## Description of the task
Could you write out every record below exactly, leaving out any pictures?

----

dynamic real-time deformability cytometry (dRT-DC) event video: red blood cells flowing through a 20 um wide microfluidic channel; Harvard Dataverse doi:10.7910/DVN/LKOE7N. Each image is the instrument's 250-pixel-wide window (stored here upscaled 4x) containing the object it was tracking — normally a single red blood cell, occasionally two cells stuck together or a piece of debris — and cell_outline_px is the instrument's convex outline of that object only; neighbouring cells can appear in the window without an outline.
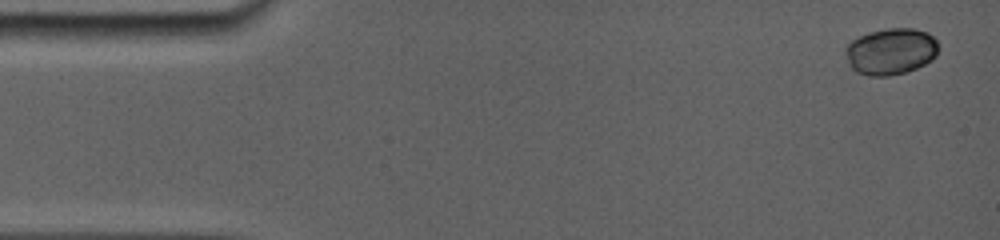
{"species": "common noctule bat (a hibernating species)", "species_latin": "Nyctalus noctula", "temperature_condition": "room temperature", "stored_images_in_passage": 26, "camera_frame_rate_fps": 5000, "um_per_image_px": 0.085, "animal": {"sex": "female", "body_mass_g": 19.0, "forearm_length_mm": 56.7}, "frame": {"image": 1, "passage_image": 1, "time_ms": 0.0, "image_size_px": [1000, 240], "cell_outline_px": [[936, 56], [932, 60], [916, 68], [904, 72], [888, 76], [868, 76], [856, 72], [848, 64], [844, 52], [844, 48], [852, 40], [868, 32], [888, 28], [912, 28], [928, 32], [936, 40]], "centroid_in_image_um": [75.67, 4.37], "position_along_channel_um": 9.3, "area_um2": 25.26}}
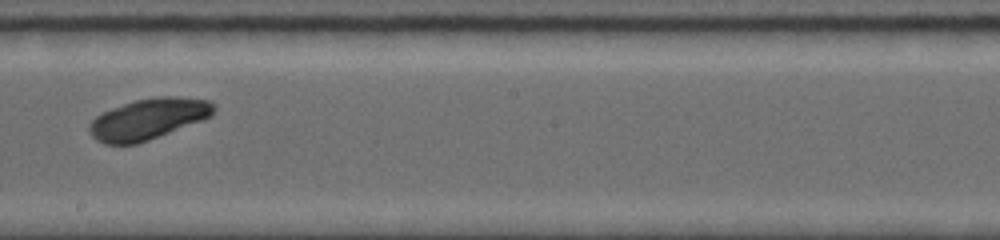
{"frame": {"image": 2, "passage_image": 15, "time_ms": 9.0, "image_size_px": [1000, 240], "cell_outline_px": [[216, 112], [212, 116], [148, 140], [136, 144], [104, 144], [96, 140], [88, 132], [88, 124], [96, 116], [112, 108], [136, 100], [160, 96], [180, 96], [212, 100], [216, 108]], "centroid_in_image_um": [12.62, 10.1], "position_along_channel_um": 235.6, "area_um2": 29.71}}
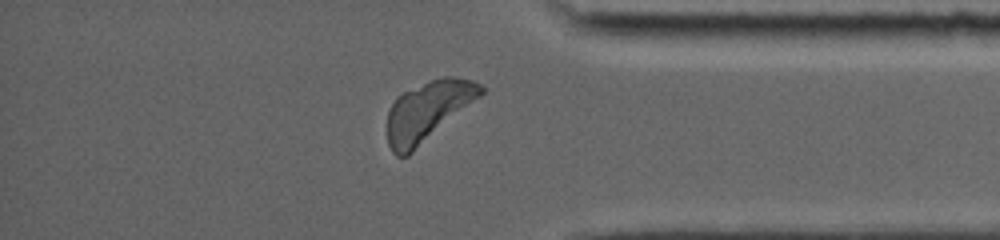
{"frame": {"image": 3, "passage_image": 25, "time_ms": 13.4, "image_size_px": [1000, 240], "cell_outline_px": [[484, 92], [480, 96], [408, 156], [396, 156], [392, 152], [388, 144], [388, 112], [392, 104], [404, 92], [432, 80], [444, 76], [456, 76], [472, 80], [480, 84], [484, 88]], "centroid_in_image_um": [36.37, 9.45], "position_along_channel_um": 398.8, "area_um2": 31.91}}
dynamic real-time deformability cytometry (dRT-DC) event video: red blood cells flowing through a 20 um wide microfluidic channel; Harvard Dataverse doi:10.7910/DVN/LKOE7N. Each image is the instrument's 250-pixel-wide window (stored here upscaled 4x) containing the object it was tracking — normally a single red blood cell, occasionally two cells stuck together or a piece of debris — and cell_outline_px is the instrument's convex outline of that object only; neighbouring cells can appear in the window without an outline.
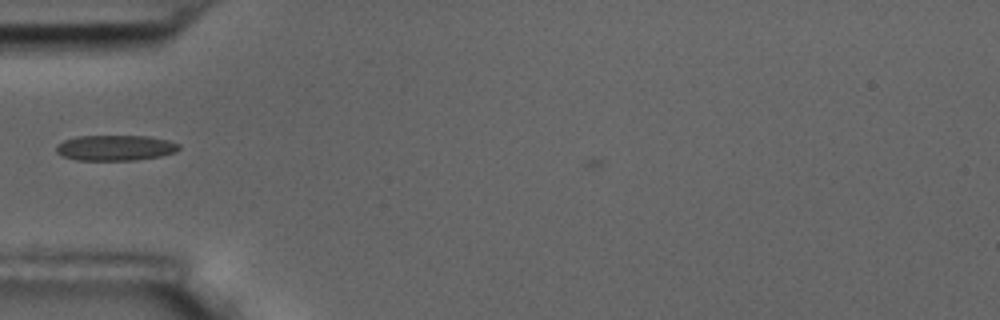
{"species": "common noctule bat (a hibernating species)", "species_latin": "Nyctalus noctula", "temperature_condition": "room temperature", "stored_images_in_passage": 42, "camera_frame_rate_fps": 3000, "um_per_image_px": 0.085, "animal": {"sex": "male", "body_mass_g": 17.5, "forearm_length_mm": 52.3}, "frame": {"image": 1, "passage_image": 7, "time_ms": 2.0, "image_size_px": [1000, 320], "cell_outline_px": [[180, 148], [176, 152], [160, 156], [136, 160], [76, 160], [64, 156], [56, 152], [56, 144], [64, 140], [76, 136], [148, 136], [168, 140], [180, 144]], "centroid_in_image_um": [9.8, 12.56], "position_along_channel_um": 75.2, "area_um2": 18.32}}
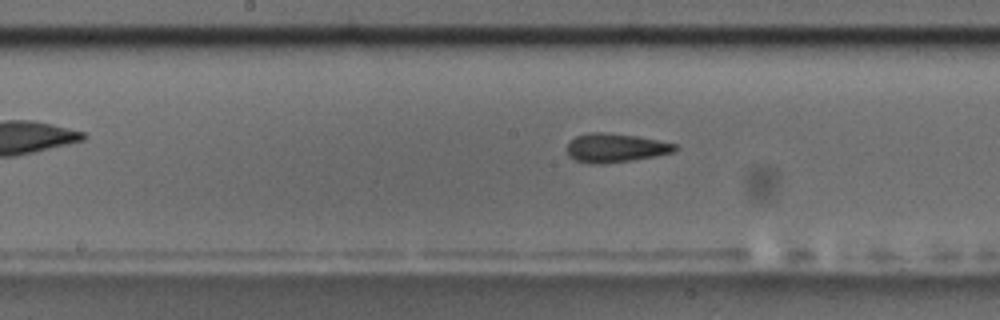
{"frame": {"image": 2, "passage_image": 17, "time_ms": 5.333, "image_size_px": [1000, 320], "cell_outline_px": [[680, 148], [676, 152], [656, 156], [632, 160], [604, 164], [588, 164], [576, 160], [568, 156], [568, 144], [576, 136], [588, 132], [604, 132], [636, 136], [676, 144]], "centroid_in_image_um": [52.33, 12.58], "position_along_channel_um": 195.9, "area_um2": 18.26}}
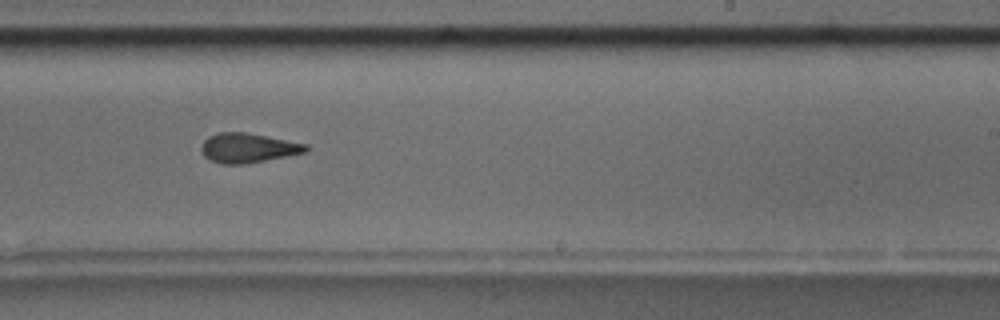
{"frame": {"image": 3, "passage_image": 23, "time_ms": 7.333, "image_size_px": [1000, 320], "cell_outline_px": [[308, 148], [304, 152], [244, 164], [220, 164], [204, 156], [200, 148], [204, 140], [208, 136], [220, 132], [244, 132], [308, 144]], "centroid_in_image_um": [21.03, 12.57], "position_along_channel_um": 268.0, "area_um2": 17.69}, "authors_computed_cell_mechanics": {"area_um2": 17.7446, "velocity_mm_per_s": 3.6237, "shape_relaxation_time_tau1_ms": 5.5836, "shape_relaxation_time_tau2_ms": 2.3436, "deformation_change_tau1": 0.1599, "deformation_change_tau2": 0.1041}}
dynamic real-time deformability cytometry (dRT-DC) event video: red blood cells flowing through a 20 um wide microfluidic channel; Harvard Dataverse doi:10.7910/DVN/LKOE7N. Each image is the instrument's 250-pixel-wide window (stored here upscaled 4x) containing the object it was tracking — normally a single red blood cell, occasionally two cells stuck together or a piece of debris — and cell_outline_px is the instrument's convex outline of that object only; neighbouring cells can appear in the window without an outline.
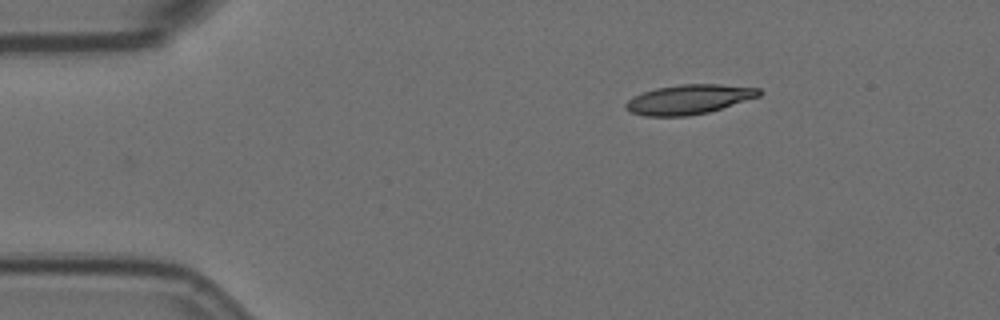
{"species": "Egyptian fruit bat (a non-hibernating species)", "species_latin": "Rousettus aegyptiacus", "temperature_condition": "room temperature", "stored_images_in_passage": 41, "camera_frame_rate_fps": 3000, "um_per_image_px": 0.085, "animal": {"sex": "female"}, "frame": {"image": 1, "passage_image": 1, "time_ms": 0.0, "image_size_px": [1000, 320], "cell_outline_px": [[764, 92], [760, 96], [708, 112], [688, 116], [644, 116], [632, 112], [624, 108], [624, 104], [632, 96], [656, 88], [680, 84], [720, 84], [760, 88]], "centroid_in_image_um": [58.56, 8.44], "position_along_channel_um": 26.4, "area_um2": 23.0}}
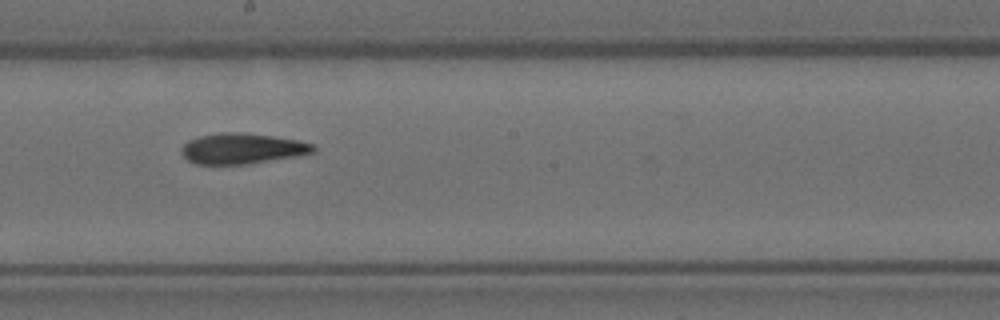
{"frame": {"image": 2, "passage_image": 23, "time_ms": 7.333, "image_size_px": [1000, 320], "cell_outline_px": [[316, 152], [296, 156], [248, 164], [196, 164], [188, 160], [180, 152], [180, 148], [188, 140], [200, 136], [224, 132], [244, 132], [272, 136], [296, 140], [312, 144], [316, 148]], "centroid_in_image_um": [20.56, 12.63], "position_along_channel_um": 227.6, "area_um2": 23.47}}
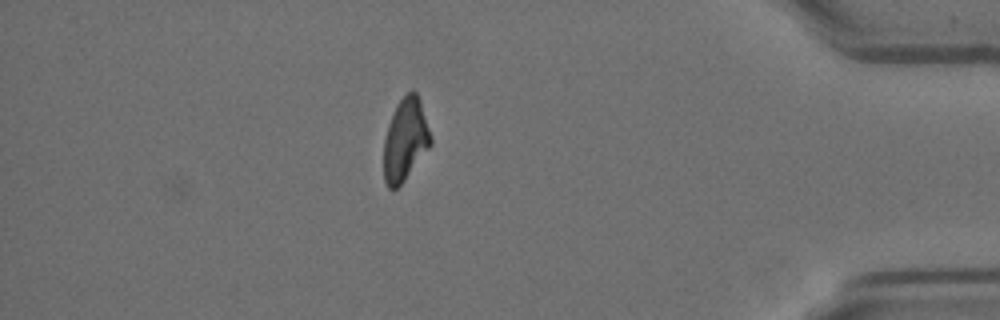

----

## The result
dynamic real-time deformability cytometry (dRT-DC) event video: red blood cells flowing through a 20 um wide microfluidic channel; Harvard Dataverse doi:10.7910/DVN/LKOE7N. Each image is the instrument's 250-pixel-wide window (stored here upscaled 4x) containing the object it was tracking — normally a single red blood cell, occasionally two cells stuck together or a piece of debris — and cell_outline_px is the instrument's convex outline of that object only; neighbouring cells can appear in the window without an outline.
{"species": "common noctule bat (a hibernating species)", "species_latin": "Nyctalus noctula", "temperature_condition": "room temperature", "stored_images_in_passage": 26, "camera_frame_rate_fps": 5000, "um_per_image_px": 0.085, "animal": {"sex": "female", "body_mass_g": 19.0, "forearm_length_mm": 56.7}, "frame": {"image": 1, "passage_image": 1, "time_ms": 0.0, "image_size_px": [1000, 240], "cell_outline_px": [[936, 56], [932, 60], [916, 68], [904, 72], [888, 76], [868, 76], [856, 72], [848, 64], [844, 52], [844, 48], [852, 40], [868, 32], [888, 28], [912, 28], [928, 32], [936, 40]], "centroid_in_image_um": [75.67, 4.37], "position_along_channel_um": 9.3, "area_um2": 25.26}}
{"frame": {"image": 2, "passage_image": 15, "time_ms": 9.0, "image_size_px": [1000, 240], "cell_outline_px": [[216, 112], [212, 116], [148, 140], [136, 144], [104, 144], [96, 140], [88, 132], [88, 124], [96, 116], [112, 108], [136, 100], [160, 96], [180, 96], [212, 100], [216, 108]], "centroid_in_image_um": [12.62, 10.1], "position_along_channel_um": 235.6, "area_um2": 29.71}}
{"frame": {"image": 3, "passage_image": 25, "time_ms": 13.4, "image_size_px": [1000, 240], "cell_outline_px": [[484, 92], [480, 96], [408, 156], [396, 156], [392, 152], [388, 144], [388, 112], [392, 104], [404, 92], [432, 80], [444, 76], [456, 76], [472, 80], [480, 84], [484, 88]], "centroid_in_image_um": [36.37, 9.45], "position_along_channel_um": 398.8, "area_um2": 31.91}}
dynamic real-time deformability cytometry (dRT-DC) event video: red blood cells flowing through a 20 um wide microfluidic channel; Harvard Dataverse doi:10.7910/DVN/LKOE7N. Each image is the instrument's 250-pixel-wide window (stored here upscaled 4x) containing the object it was tracking — normally a single red blood cell, occasionally two cells stuck together or a piece of debris — and cell_outline_px is the instrument's convex outline of that object only; neighbouring cells can appear in the window without an outline.
{"species": "common noctule bat (a hibernating species)", "species_latin": "Nyctalus noctula", "temperature_condition": "room temperature", "stored_images_in_passage": 42, "camera_frame_rate_fps": 3000, "um_per_image_px": 0.085, "animal": {"sex": "male", "body_mass_g": 17.5, "forearm_length_mm": 52.3}, "frame": {"image": 1, "passage_image": 7, "time_ms": 2.0, "image_size_px": [1000, 320], "cell_outline_px": [[180, 148], [176, 152], [160, 156], [136, 160], [76, 160], [64, 156], [56, 152], [56, 144], [64, 140], [76, 136], [148, 136], [168, 140], [180, 144]], "centroid_in_image_um": [9.8, 12.56], "position_along_channel_um": 75.2, "area_um2": 18.32}}
{"frame": {"image": 2, "passage_image": 17, "time_ms": 5.333, "image_size_px": [1000, 320], "cell_outline_px": [[680, 148], [676, 152], [656, 156], [632, 160], [604, 164], [588, 164], [576, 160], [568, 156], [568, 144], [576, 136], [588, 132], [604, 132], [636, 136], [676, 144]], "centroid_in_image_um": [52.33, 12.58], "position_along_channel_um": 195.9, "area_um2": 18.26}}
{"frame": {"image": 3, "passage_image": 23, "time_ms": 7.333, "image_size_px": [1000, 320], "cell_outline_px": [[308, 148], [304, 152], [244, 164], [220, 164], [204, 156], [200, 148], [204, 140], [208, 136], [220, 132], [244, 132], [308, 144]], "centroid_in_image_um": [21.03, 12.57], "position_along_channel_um": 268.0, "area_um2": 17.69}, "authors_computed_cell_mechanics": {"area_um2": 17.7446, "velocity_mm_per_s": 3.6237, "shape_relaxation_time_tau1_ms": 5.5836, "shape_relaxation_time_tau2_ms": 2.3436, "deformation_change_tau1": 0.1599, "deformation_change_tau2": 0.1041}}
dynamic real-time deformability cytometry (dRT-DC) event video: red blood cells flowing through a 20 um wide microfluidic channel; Harvard Dataverse doi:10.7910/DVN/LKOE7N. Each image is the instrument's 250-pixel-wide window (stored here upscaled 4x) containing the object it was tracking — normally a single red blood cell, occasionally two cells stuck together or a piece of debris — and cell_outline_px is the instrument's convex outline of that object only; neighbouring cells can appear in the window without an outline.
{"species": "Egyptian fruit bat (a non-hibernating species)", "species_latin": "Rousettus aegyptiacus", "temperature_condition": "room temperature", "stored_images_in_passage": 41, "camera_frame_rate_fps": 3000, "um_per_image_px": 0.085, "animal": {"sex": "female"}, "frame": {"image": 1, "passage_image": 1, "time_ms": 0.0, "image_size_px": [1000, 320], "cell_outline_px": [[764, 92], [760, 96], [708, 112], [688, 116], [644, 116], [632, 112], [624, 108], [624, 104], [632, 96], [656, 88], [680, 84], [720, 84], [760, 88]], "centroid_in_image_um": [58.56, 8.44], "position_along_channel_um": 26.4, "area_um2": 23.0}}
{"frame": {"image": 2, "passage_image": 23, "time_ms": 7.333, "image_size_px": [1000, 320], "cell_outline_px": [[316, 152], [296, 156], [248, 164], [196, 164], [188, 160], [180, 152], [180, 148], [188, 140], [200, 136], [224, 132], [244, 132], [272, 136], [296, 140], [312, 144], [316, 148]], "centroid_in_image_um": [20.56, 12.63], "position_along_channel_um": 227.6, "area_um2": 23.47}}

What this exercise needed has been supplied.